コロナ巣ごもりがなければ、「積ん読」に終わった可能性、大。
これが面白かった。
知らないこと、意外なことばかり。

「犬殺し」「猫殺し」は九州にあるナシの名前。
「ババ殺し」というのもある由。
それだけ巨粒で、落下直撃されたら犬猫ババなら逝ってしまうとか。

中国のナシの品種は、1000種を超えるという。
彼の地には幹まわり4メートルという巨木、樹齢300~500年という古木もあるとか。

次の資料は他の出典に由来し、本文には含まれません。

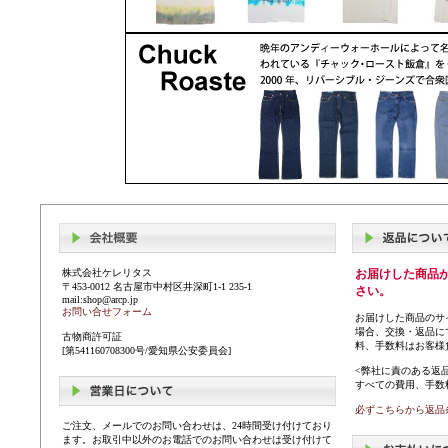
株式会社ケレリタス
お届けした商品
〒453-0012 名古屋市中村区井深町1-1 235-1
さい。
mail:shop@arcp.jp
お問い合せフォーム
お届けした商品のサ
場合、交換・返品に
古物商許可証
料、手数料はお客様
[第541160708300号/愛知県公安委員会]
<弊社に責のある返
すべての費用、手数
必ずこちらから返品
ご注文、メールでのお問い合わせは、24時間受け付けており
ます。お取引中以外のお電話でのお問い合わせは受け付けて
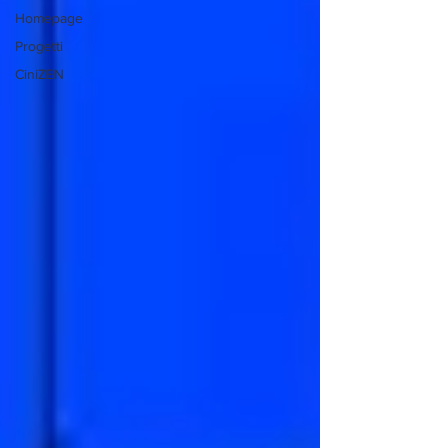
Homepage
Progetti
CiniZEN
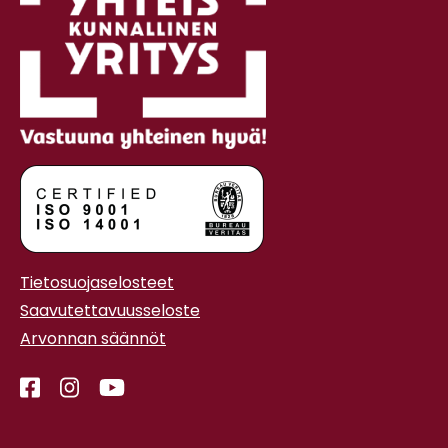
Tietosuojaselosteet
Saavutettavuusseloste
Arvonnan säännöt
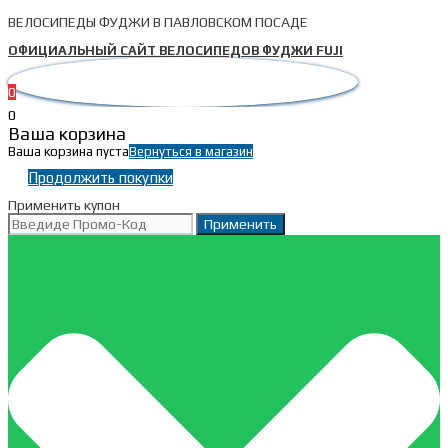
ВЕЛОСИПЕДЫ ФУДЖИ В ПАВЛОВСКОМ ПОСАДЕ
ОФИЦИАЛЬНЫЙ САЙТ ВЕЛОСИПЕДОВ ФУДЖИ FUJI
0
0
Ваша корзина
Ваша корзина пуста
Вернуться в магазин
Продолжить покупки
Применить купон
Применить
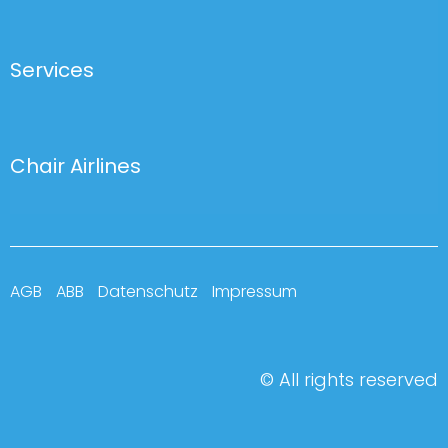
Services
Chair Airlines
AGB
ABB
Datenschutz
Impressum
© All rights reserved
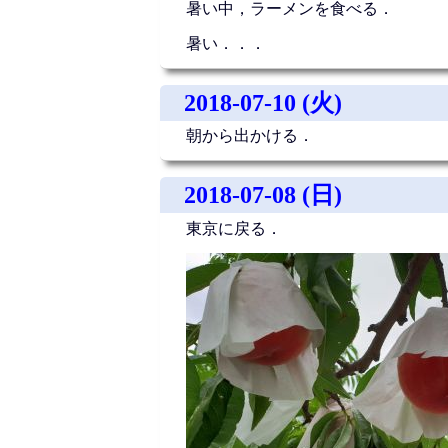
暑い中，ラーメンを食べる．
暑い．．．
2018-07-10 (火)
朝から出かける．
2018-07-08 (日)
東京に戻る．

あれ、ナシって日本原産じゃなかったっけか、と最初かすかに思ってしまった。
そのあたりについても恐ろしい言及があった。

日本のナシ分類学の権威は「日本在来のナシは中国系である」という渡来説をとなえてきた。
ところが日米開戦を迎える西暦1941年に日本固有説に変わったという。

昨今の「日本スゴイ」とも重なるような気配だ。
日本に閉じこもって日本のナシだけ食べて、日本固有、日本スゴイというのは、まさしく井のなかの蛙である。

愛しの鳥取をナシ大県にのしあげた二十世紀梨は、千葉は松戸のゴミ捨て場が起源というのも素敵な話だ。
かたや日本ナシのもう一つの雄、長十郎は神奈川の川崎の産とな。
江戸をはさんだこの2地点からナシの革命が起こるのはむべなること、と本書は分析する。

わが、ささやかなナシ体験はこの際、省略。
いまやブラジルで数種類の洋ナシを味わうことができる。
最近の日本ナシや、中国や韓国の絶品だというナシを知らないコロナ大国のカワズになってしまった。

そしてわたくし自身が、いまや用ナシか。